Spojlery sa widoczne i to bardzo szczegolnie w przerywnikach filmowych z gier nawet jesli nie jest cos powiedziane i to nie pierwszy raz bo co chwile robicie ten blad a monotoni nie uswiadczylem w wiedzminie, szczerze mowiac kazda skrzynia i kazde gniazdo znajduje i zaliczam z taka sama checia jak 20 godzin wczesniej na samym poczatku
W Phantom Pain nie trzeba przechodzić misji Subsistence i Extreme! Czasem by odblokować dalsze misje fabularne (
spoiler start
misja 45 i 46
spoiler stop
) musimy zrobić 3 JAKIEKOLWIEK poboczne zadania. Ja nie wykonałem żadnej z powtarzających się misji, a widziałem "prawdziwe" zakończenie.

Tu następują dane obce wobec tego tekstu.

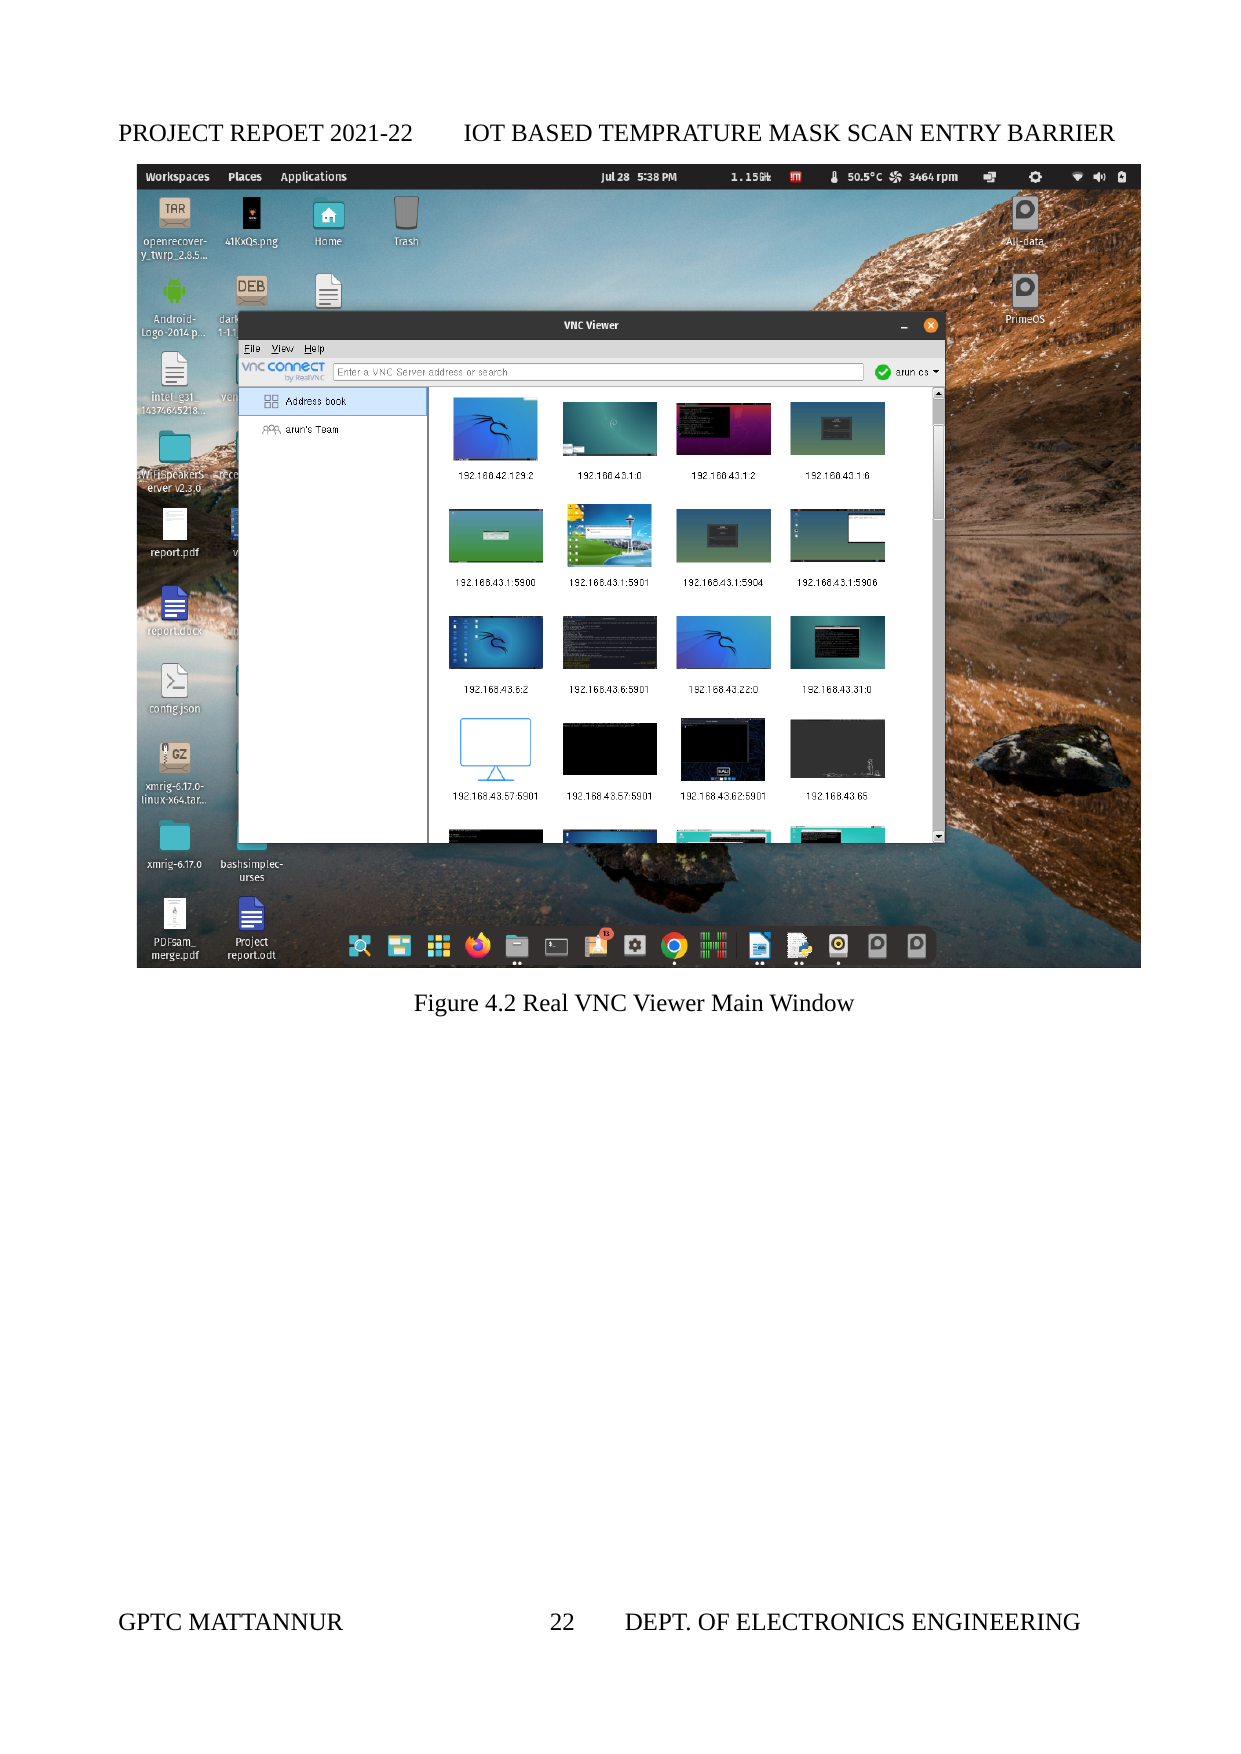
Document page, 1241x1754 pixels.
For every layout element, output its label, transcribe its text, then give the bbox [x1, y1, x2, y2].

picture [136, 164, 1141, 968]
text Figure 4.2 Real VNC Viewer Main Window [118, 176, 1122, 1018]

Konami całkowicie olało polski rynek nie oferując nawet napisów, więc jak dobra by nie była ta gra to Wiedźmin 3 zasługuje bardziej na grę roku.
Bez sensu jest to co napisałeś. Jaki wpływ na odbiór gry ma to, że nie ma polskich napisów. Myślisz, że na zachodzie to kogoś obchodzi?
krakuus
Hehehe... herbata ci stygnie, wspomnisz moje słowa jak będziesz grał w Fallouta 4, gdzie co chwila odkrywasz jakieś miejsce i je eksplorujesz, wszystko odciąga ciebie od wykonywania głównego wątku. Podobnie miało być w Wiedźminie, ale cóż nie wyszło, przynajmniej nie tak jak chcieli. Ja jako, że gram głównie w sandboxy/gry z częściowo otwartym światem, głosuję z tej dwójki na Metal Gear Solid V, to jest sandbox który naprawdę porywa jak odpalę grę wsiąkam na minimum 5 godzin. To, że to my planujemy taktykę jak zdobywać wrogie bazy jest czymś genialnym, dodatkowo system fulton to najlepszy ficzer jaki spotkałem w tym typie gier. Grałem też w Wiedźmina 3, ale od kiedy zdobyłem wszystkie wiedźmińskie pancerze, powygrywałem walk na pięści, wyścigi konne to ta część mnie nie porywa tak jak wcześniej, ostatnio odpaliłem go po łatce z dodatkowymi wykończeniami, ale nie byłem w stanie grać, bo już znałem prawie każdego potwora i odkryłem ciekawsze miejsca. Mam tak, że lubię się długo szlajać po danej mapie, ale w Wiedźminie mnie się to znudziło. Wiem, że fabularnie gra to majstersztyk
spoiler start
grę "zatrzymałem" na misji z odkrywaniem tożsamości Umy
spoiler stop
, bo bałem się, że zaraz będzie koniec. Ogólnie mam nadzieję, że te dwa nadchodzące dodatki zmienią moje nastawienie do gry. Z Metal Gear jest tak sprawa, że poza slasherem z Raidenem i Ground Zero nie grałem w żadną poprzednią część (nadrobiłem wiedzę na YT) i w grze zakochałem się od razu, nie przeszkadza mi wykonywanie podobnych misji bo gra stawia na odblokowywanie coraz nowszego wyposażenia i ogólnie dla mnie jako gracza lubiącego piaskownice jest prawie ideałem dla tego gatunku. Ale to tylko moja opina
Gra roku? Smiem twierdzic ze Fallout 4 zdetronizuje MGS i W3. :) Bethesda nie zawodzi.
@UbaBuba
Zgadzam się, ta gra jest tak zaprojektowana (a przynajmniej poprzednie części), że skutecznie odwracają uwagę gracza od głównego zadania, plus każda lokacja ma swoją ciekawą historię.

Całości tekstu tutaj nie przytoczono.